In essence I have no alternative but to side with the majority that've classified this album as being a bonafide stinker. I tried to lend an unbiased ear to its contents but came away in a state of total agreement with that odorous assessment. Its true claim to fame is that only a handful of records have been able to derail a band's career as effectively as "Kilroy Was Here," sending Styx falling from grace as spectacularly as Lucifer tumbling from heaven down into Hades. They were never the same. Amazingly, the record rose to #3 on the Billboard LP charts but it faded fast and settled into so-bad-it's-kitschy cult purgatory.

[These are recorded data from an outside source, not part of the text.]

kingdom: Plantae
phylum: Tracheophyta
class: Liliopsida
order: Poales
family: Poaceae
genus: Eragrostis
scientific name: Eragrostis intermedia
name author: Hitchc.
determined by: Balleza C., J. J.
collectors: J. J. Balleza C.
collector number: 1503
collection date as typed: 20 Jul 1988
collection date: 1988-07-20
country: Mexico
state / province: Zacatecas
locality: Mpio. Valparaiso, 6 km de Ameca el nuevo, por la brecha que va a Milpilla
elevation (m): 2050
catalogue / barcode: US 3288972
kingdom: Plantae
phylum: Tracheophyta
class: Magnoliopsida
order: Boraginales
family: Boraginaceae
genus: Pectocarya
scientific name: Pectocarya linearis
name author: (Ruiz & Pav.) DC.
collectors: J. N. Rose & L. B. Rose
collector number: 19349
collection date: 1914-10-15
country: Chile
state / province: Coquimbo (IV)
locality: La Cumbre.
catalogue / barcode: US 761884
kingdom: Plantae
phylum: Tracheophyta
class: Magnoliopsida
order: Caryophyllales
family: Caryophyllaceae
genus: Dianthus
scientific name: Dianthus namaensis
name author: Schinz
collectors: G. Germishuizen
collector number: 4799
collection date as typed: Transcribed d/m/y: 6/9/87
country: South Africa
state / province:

In '84 DeYoung and Shaw each released solo albums and the group, for all intents and purposes, ceased to exist as a musical force to be reckoned with in the biz. (There was a lone reunion album in '99 that featured Dennis and Tommy and there are a few Shaw-dominated releases that came after that flop but none garnered an iota of attention.) Once one of the USA's most popular rock bands to ever stroll a stage, they now tour annually like some sort of blast-from-the-past sideshow attraction. While it's hard to knock them for making a buck or two it's still a bit sad to witness. I'll always think of Styx as a group of talented musicians that could've been so much more if they'd only dared to embrace their progness and taken it to the limit. We'll never know. 1.4 stars.